Only six nations have evaluated readiness for global pandemicNew York Times global health writer Donald McNeil adds another reason this is a bad time to diminish pubic health resources. Pulling from the World Bank report on pandemic preparedness released in June, he notes the economic stakes. While the U.S. is one of only six countries that have evaluated their capacities to prevent, detect, and respond to a disease outbreak of pandemic proportions, the cost of such an outbreak would hit the U.S. harder than others. And, he notes, the annual number of disease outbreaks worldwide has more than tripled since 1980.

Dr. Raj Panjabi goes the last mile in Liberia – We first encountered Dr. Panjabi at a Senate health briefing in the spring of 2016, when he told lawmakers “We must demand a health worker for everyone, everywhere.”  In the wake of the worst months of the West Africa Ebola outbreak, he was talking to members of a Senate subcommittee about how lack of trained health workers and long distances between health facilities had allowed the virus to spread unnoticed from December 2013 to March 2014. Here he discusses that, and another reason his organization is involved in ongoing work with the Liberian government to build supported networks of community health workers: “Why should anyone die from diseases that others don’t?”

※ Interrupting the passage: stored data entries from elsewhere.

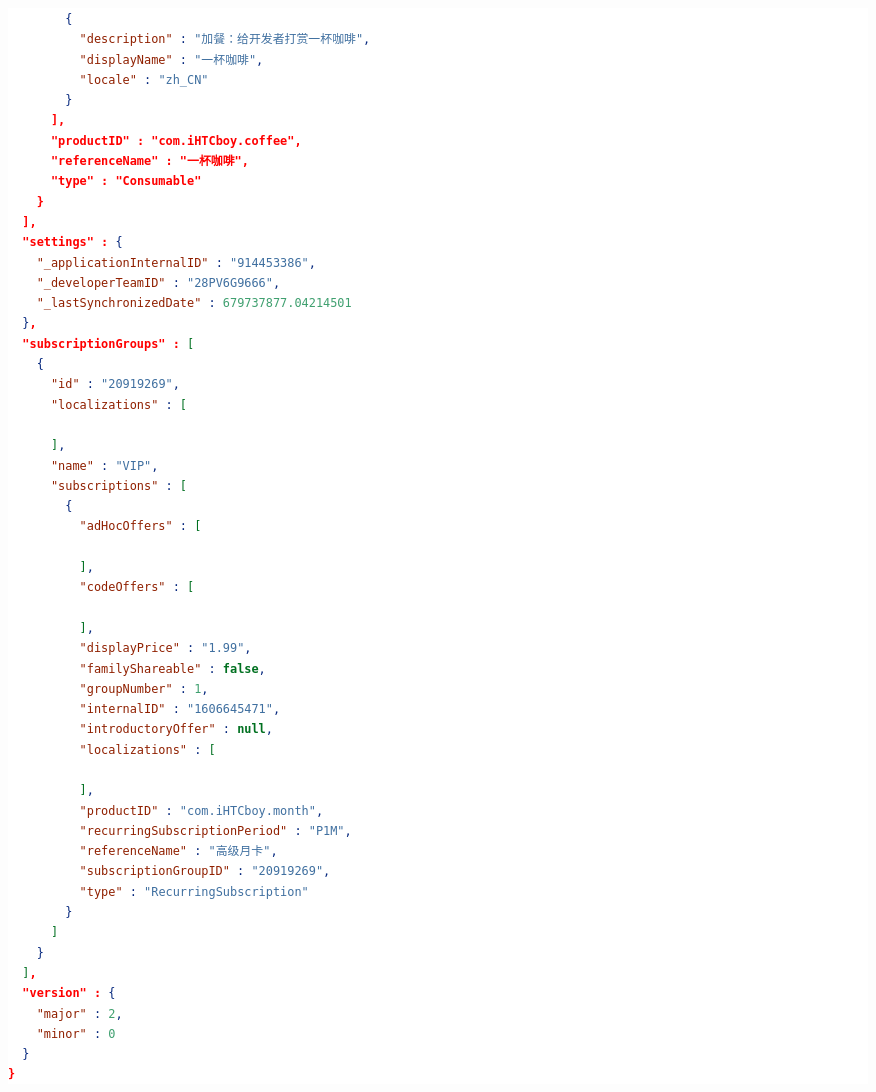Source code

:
 ```json
        {
          "description" : "加餐：给开发者打赏一杯咖啡",
          "displayName" : "一杯咖啡",
          "locale" : "zh_CN"
        }
      ],
      "productID" : "com.iHTCboy.coffee",
      "referenceName" : "一杯咖啡",
      "type" : "Consumable"
    }
  ],
  "settings" : {
    "_applicationInternalID" : "914453386",
    "_developerTeamID" : "28PV6G9666",
    "_lastSynchronizedDate" : 679737877.04214501
  },
  "subscriptionGroups" : [
    {
      "id" : "20919269",
      "localizations" : [

      ],
      "name" : "VIP",
      "subscriptions" : [
        {
          "adHocOffers" : [

          ],
          "codeOffers" : [

          ],
          "displayPrice" : "1.99",
          "familyShareable" : false,
          "groupNumber" : 1,
          "internalID" : "1606645471",
          "introductoryOffer" : null,
          "localizations" : [

          ],
          "productID" : "com.iHTCboy.month",
          "recurringSubscriptionPeriod" : "P1M",
          "referenceName" : "高级月卡",
          "subscriptionGroupID" : "20919269",
          "type" : "RecurringSubscription"
        }
      ]
    }
  ],
  "version" : {
    "major" : 2,
    "minor" : 0
  }
}
```
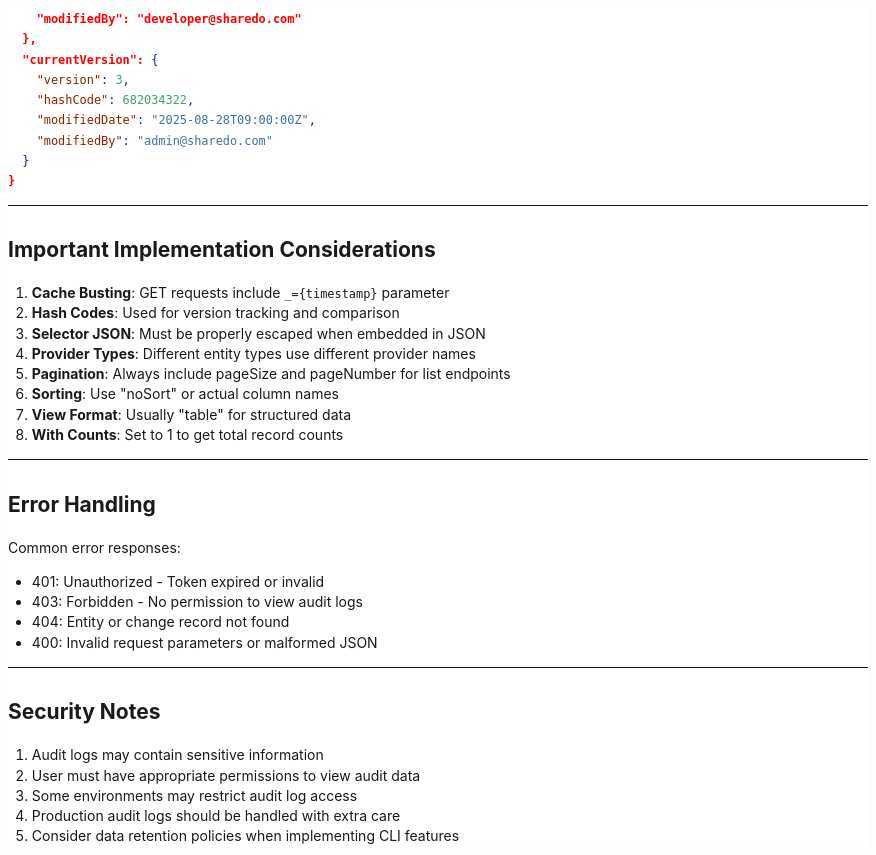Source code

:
 ```json
    "modifiedBy": "developer@sharedo.com"
  },
  "currentVersion": {
    "version": 3,
    "hashCode": 682034322,
    "modifiedDate": "2025-08-28T09:00:00Z",
    "modifiedBy": "admin@sharedo.com"
  }
}
```

---

## Important Implementation Considerations

1. **Cache Busting**: GET requests include `_={timestamp}` parameter
2. **Hash Codes**: Used for version tracking and comparison
3. **Selector JSON**: Must be properly escaped when embedded in JSON
4. **Provider Types**: Different entity types use different provider names
5. **Pagination**: Always include pageSize and pageNumber for list endpoints
6. **Sorting**: Use "noSort" or actual column names
7. **View Format**: Usually "table" for structured data
8. **With Counts**: Set to 1 to get total record counts

---

## Error Handling

Common error responses:
- 401: Unauthorized - Token expired or invalid
- 403: Forbidden - No permission to view audit logs
- 404: Entity or change record not found
- 400: Invalid request parameters or malformed JSON

---

## Security Notes

1. Audit logs may contain sensitive information
2. User must have appropriate permissions to view audit data
3. Some environments may restrict audit log access
4. Production audit logs should be handled with extra care
5. Consider data retention policies when implementing CLI features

Shkreli is convicted of fraud. Can pharma finally slam the door on him? – The annoying aspect of would-be pharma baron Martin Shkreli’s comeuppance, some have noted, is that he faces prison time not for his role in the 5000 percent price hike of a drug needed by vulnerable patients that include pregnant women and people living with HIV, but for unrelated shady business dealings. Neither Shkreli’s fraud conviction or the costly toll to health and health services of the ruthless profiteering surrounding his company’s decision to raise the price of toxoplasmosis drug Daraprim are likely to lead to changes to the bigger issues Shkreli’s business practices highlight, including whether treatment makes it into the hands of people who need it. And with Shkreli’s own defense resting on his status as an outlier and outsider, pharmaceutical companies with less highly publicized, but also indefensible profit margins can look forward to continued freedom to do so, this article notes.